If you work with 3D files on Windows, you need to know this: Microsoft is permanently removing 3D Viewer from the Microsoft Store on July 1, 2026. Not deprecating it quietly. Removing it. You won’t be able to download or reinstall it after that date.

This is the last domino in Microsoft’s retreat from 3D. Paint 3D was removed in November 2024. 3D Builder is gone. Windows Mixed Reality is dead. The entire “Creators Update” era from 2017 is officially over.

Why This Matters If You 3D Print

If you’re like me — working with STL files from Thingiverse, Printables, or your own designs — 3D Viewer was the default quick-look tool on Windows. Double-click an STL, see what it looks like, decide if it’s worth slicing. Simple.

Microsoft’s suggested replacement is Babylon.js Sandbox, a browser-based viewer. Problem is, it doesn’t support STL files. The most common format in 3D printing, and their official alternative can’t open it.

What I Switched To

I’ve been using GeometryViewer for the past few months.
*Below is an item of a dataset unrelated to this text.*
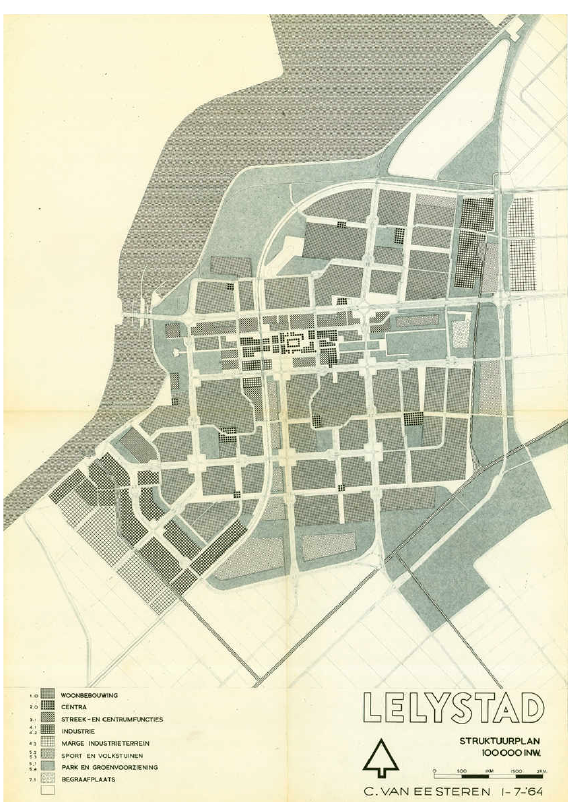
Figure 4. Van Eesteren’s structure plan, July 1964. Source: Flevolands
It’s a browser-based 3D viewer that handles everything I throw at it:

  • STL, OBJ, GLB, GLTF, 3MF, FBX, PLY, STEP — basically every format that matters
  • Drag and drop, no install required
  • Works offline (it’s a PWA — install it once and it works without internet)
  • Measurement tools, cross-sections, material previews
  • You can share models via URL — useful when someone on Discord asks “does this model look right?”

The key thing for me: it handles STL files with proper normals and gives you a realistic material preview. I can see what a print will actually look like before I slice it.
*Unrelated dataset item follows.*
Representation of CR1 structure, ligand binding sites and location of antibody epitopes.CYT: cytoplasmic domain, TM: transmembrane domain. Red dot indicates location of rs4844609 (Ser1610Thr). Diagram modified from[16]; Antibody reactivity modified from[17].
The Full Timeline of Microsoft’s 3D Exit

For context, here’s how we got here:

Product Status
Remix 3D (model sharing) Shut down
Windows Mixed Reality Deprecated Dec 2023, removed in Win11 24H2
HoloLens 2 Production stopped Oct 2024, end of life 2028
Paint 3D Removed from Store November 4, 2024
3D Builder Removed
3D Viewer Removed from Store July 1, 2026

Every single component of the 2017 “3D for Everyone” initiative is now dead.
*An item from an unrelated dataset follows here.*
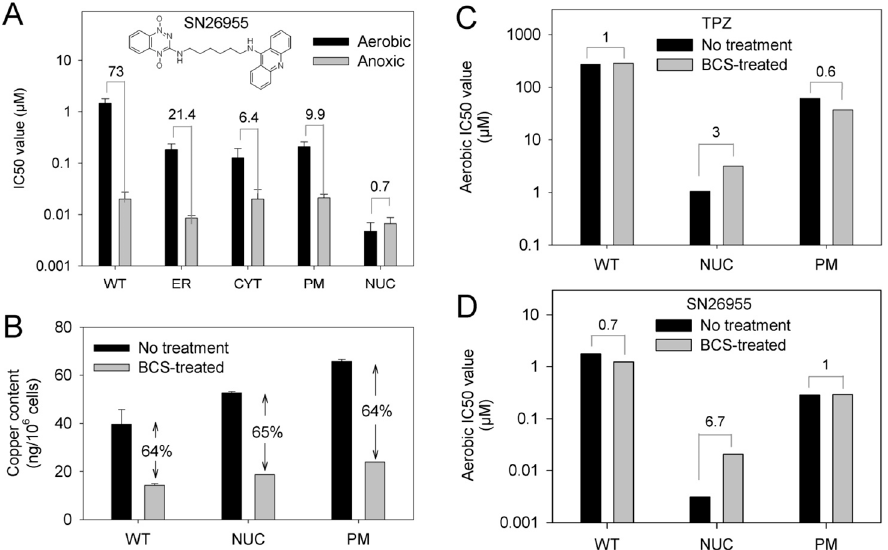
Figure 6. Aerobic toxicity of TPZ and an analogue with increased affinity for DNA is mediated by a copper-dependent mechanism in MDA-231 NUC cells: ( A ) Sensitivity of parental and transfected MDA-231 cell lines to SN26955, which contains a TPZ moiety linked to a DNA intercalator, under aerobic conditions as determined by antiproliferative assay. IC 50 values show the mean of 3-4 independent experiments, error bars show the SEM; numbers are the HCR values. ( B ) Quantitation of the copper content of cells incubated for 7 days in normal media or media supplemented with the copper chelating agent bathocuproine (BCS) as determined by ICP-MS analysis. ( C ) Effects on chronic BCS exposure on the aerobic sensitivity of parental, MDA-231 NUC or MDA-231 PM cells to TPZ as determined by anti-proliferative assay. ( D ) Effects on chronic BCS exposure on the aerobic sensitivity of parental, MDA-231 NUC or MDA-231 PM cells to SN26955 as determined by anti-proliferative assay.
What About Existing Installs?

If you already have 3D Viewer installed, it won’t be auto-deleted. It’ll keep working. But you won’t get security patches, and if you do a clean Windows install or get a new PC, you can’t reinstall it.

There was also a serious security vulnerability (CVE-2024-20677) in 3D Viewer’s FBX parser — remote code execution with a CVSS score of 7.8. Microsoft’s fix was to permanently disable FBX support rather than fix the bug. That should tell you how much investment this app was getting.

My Recommendation

Don’t wait for July 1. Switch now and get used to a new workflow before the deadline. For 3D printing specifically, GeometryViewer is the closest thing to what 3D Viewer did, but it works in any browser and supports more formats.

If you need something heavier (textures, rigging, animation), Blender is obviously the answer — but that’s overkill for just previewing an STL before printing.

The era of Microsoft caring about 3D on the desktop is over. The good news is that browser-based tools have gotten good enough that we don’t really need them to.